On Wed, 04 Jun 2014 22:15:30 -0400
Terry Reedy <tjreedy@udel.edu> wrote:

think you are again batting at a strawman. If you mean 'read from a 
file', and all you want to do is read bytes from and write bytes to 
external 'files', then there is obviously no need to transcode and 
neither Python 2 or 3 make you do so.

But most files, network protocols are text-based, and I (and many other
people) don't want to artificially use "binary data" type for them,
with all attached funny things, like "b" prefix. And then Python2
indeed doesn't transcode anything, and Python3 does, without being
asked, and for no good purpose, because in most cases, Input data will
be Output as-is (maybe in byte-boundary-split chunks).

So, it all goes in rounds - ignoring the forced-Unicode problem (after a
week of subscription to python-list, half of traffic there appear to be
dedicated to Unicode-related flames) on python-dev behalf is not
going to help (Python community).

If all your program is doing is reading and writing data (input data will be output as-is), then use of binary doesn't require "b" prefix, because you aren't manipulating the data. Then you have no unnecessary transcoding.

If you actually wish to examine or manipulate the content as it flows by, then there are choices.

1) If you need to examine/manipulate only a small fraction of text data with the file, you can pay the small price of a few "b" prefixes to get high performance, and explicitly transcode only the portions that need to be manipulated.

2) If you are examining the bulk of the data as it flows by, but not manipulating it, just examining/extracting, then a full transcoding may be useful for that purpose... but you can perhaps do it explicitly, so that you keep the binary form for I/O. Careful of the block boundaries, in this case, however.
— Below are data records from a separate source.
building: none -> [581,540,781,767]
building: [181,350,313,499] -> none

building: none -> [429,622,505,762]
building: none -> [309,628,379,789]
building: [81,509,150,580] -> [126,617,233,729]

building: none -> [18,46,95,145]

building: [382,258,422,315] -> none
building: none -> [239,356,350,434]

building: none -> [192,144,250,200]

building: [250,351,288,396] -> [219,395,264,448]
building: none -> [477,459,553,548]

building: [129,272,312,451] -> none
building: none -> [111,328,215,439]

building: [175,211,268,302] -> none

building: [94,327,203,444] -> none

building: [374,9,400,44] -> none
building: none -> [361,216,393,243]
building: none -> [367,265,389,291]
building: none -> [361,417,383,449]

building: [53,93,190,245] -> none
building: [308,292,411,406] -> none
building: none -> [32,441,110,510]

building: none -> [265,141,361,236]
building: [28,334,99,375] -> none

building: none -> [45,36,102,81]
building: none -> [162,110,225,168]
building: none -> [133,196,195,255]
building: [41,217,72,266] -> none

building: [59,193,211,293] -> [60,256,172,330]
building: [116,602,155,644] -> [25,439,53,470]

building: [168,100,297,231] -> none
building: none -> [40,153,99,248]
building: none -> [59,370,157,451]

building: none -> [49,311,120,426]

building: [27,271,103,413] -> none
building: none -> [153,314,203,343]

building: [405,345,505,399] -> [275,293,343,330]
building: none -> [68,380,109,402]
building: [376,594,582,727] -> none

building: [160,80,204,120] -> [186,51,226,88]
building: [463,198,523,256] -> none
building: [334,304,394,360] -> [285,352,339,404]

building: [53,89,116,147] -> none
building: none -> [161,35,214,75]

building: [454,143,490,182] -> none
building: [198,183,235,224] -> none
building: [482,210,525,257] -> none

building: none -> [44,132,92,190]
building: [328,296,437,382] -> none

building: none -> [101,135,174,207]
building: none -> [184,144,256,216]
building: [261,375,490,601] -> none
3) If you are actually manipulating the bulk of the data, then the double transcoding (once on input, and once on output) allows you to work in units of codepoints, rather than bytes, which generally makes the manipulation algorithms easier.

4) If you truly cannot afford the processor code of the double transcoding, and need to do all your manipulations at the byte level, then you could avoid the need for "b" prefix by use of a preprocessor for those sections of code that are doing all and only bytes processing... and you'll have lots of arcane, error-prone code to write to manipulate the bytes rather than the codepoints.

On the other hand, if you can convince your data sources and sinks to deal in UTF-8, and implement a UTF-8 str in μPy, then you can both avoid transcoding, and make the arcane algorithms part of the implementation of μPy rather than of the application code, and support full Unicode. And it seems to me that the world is moving that way... towards UTF-8 as the standard interchange format. Encourage it.

Glenn